List every person mentioned by name in the passage below, in the order they first appear.

* **TEXT PROVIDED**:
/---
I am not happy about it, but I understand. An opportunity of a quick clandestine bums always trumps an evening out with a friend. But why tonight of all nights? The crossing in my mind of the expression bums makes me want to burst out laughing. Because it’s one of those other German words – literally it means, to bump! bounce! bang! Or normally used to run into something or someone. But it also means…

And I remembered another one of the editors during the early days: Carmen Jung using it and then telling me what it really meant in answer to my simple question.

‘Do you have a boyfriend?’

‘A steady one? No. But I do have someone I have bumsverhältnis with…recently it was perfectly defined in Justin Timberlake and Mila Kunis movie, Friends with Benefits. And then she goes on to elaborate, how perfectly it works for her. That they have each other, and yet they are free.

‘I wouldn’t do this to a good buddy like you. But she called me a while ago whether we could have a rendezvous tonight that her husband had to take a sudden trip to Hamburg.’

‘I still don’t say anything. The expression on my face has a question mark.

‘And?’

‘And Hilda knows I am having dinner with you. You see?’ I certainly do. What could be more convenient?

But I still don’t want to see it. I notice a certain dismay on his face and then watch him slide open his desk drawer and pull out the two strips of the tickets and hand them to me. Printed on them is Paul McCartney & Wings. Not a bad trade off.
\---
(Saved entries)
/---
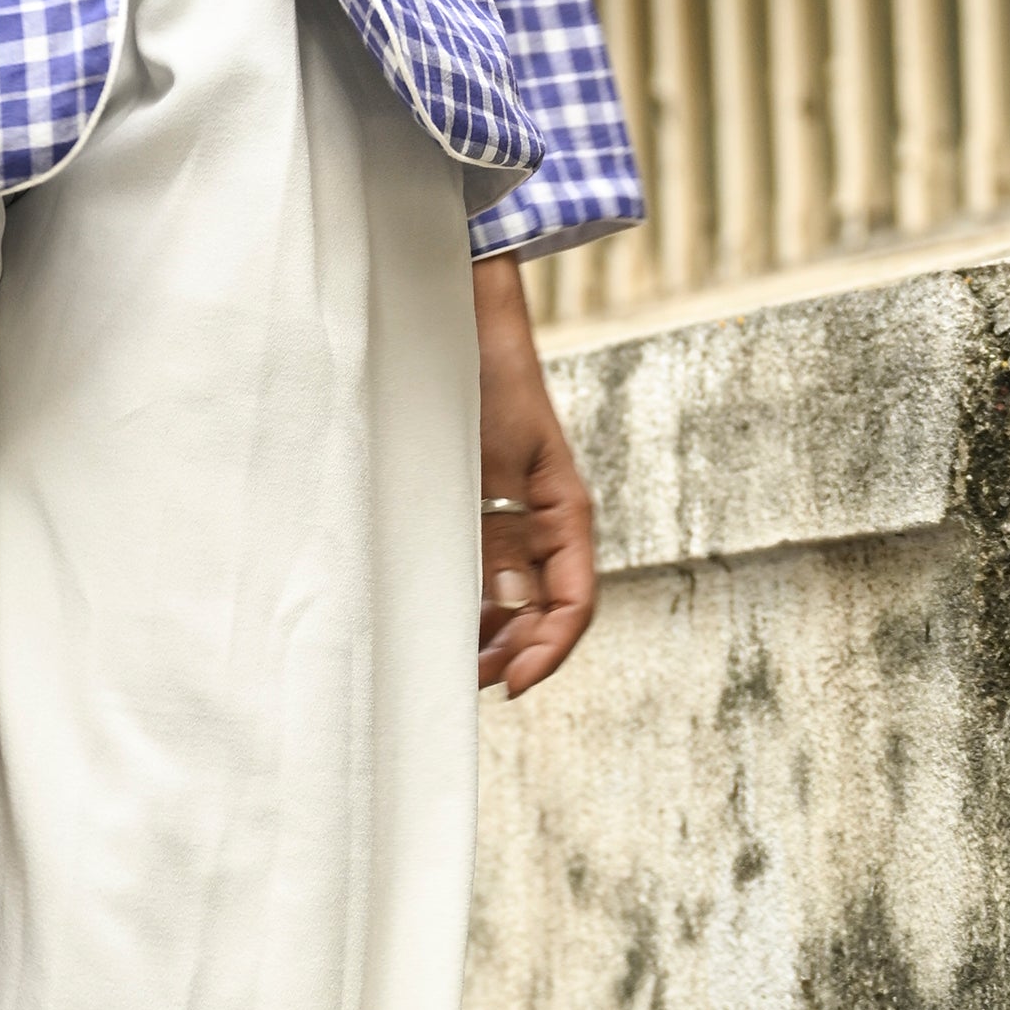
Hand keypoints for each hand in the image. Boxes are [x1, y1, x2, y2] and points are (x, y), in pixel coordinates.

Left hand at [474, 256, 595, 696]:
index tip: (511, 684)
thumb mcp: (502, 460)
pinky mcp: (474, 511)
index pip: (572, 605)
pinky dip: (464, 599)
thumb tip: (506, 604)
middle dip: (510, 652)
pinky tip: (437, 614)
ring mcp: (508, 520)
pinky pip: (478, 570)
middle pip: (540, 613)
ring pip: (509, 599)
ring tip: (446, 658)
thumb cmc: (488, 380)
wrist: (459, 325)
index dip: (548, 651)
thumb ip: (505, 532)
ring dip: (486, 633)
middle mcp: (540, 526)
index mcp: (564, 516)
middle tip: (461, 680)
\---
* **PROBLEM SOLUTION**:
Carmen Jung, Justin Timberlake, Mila Kunis, Hilda, Paul McCartney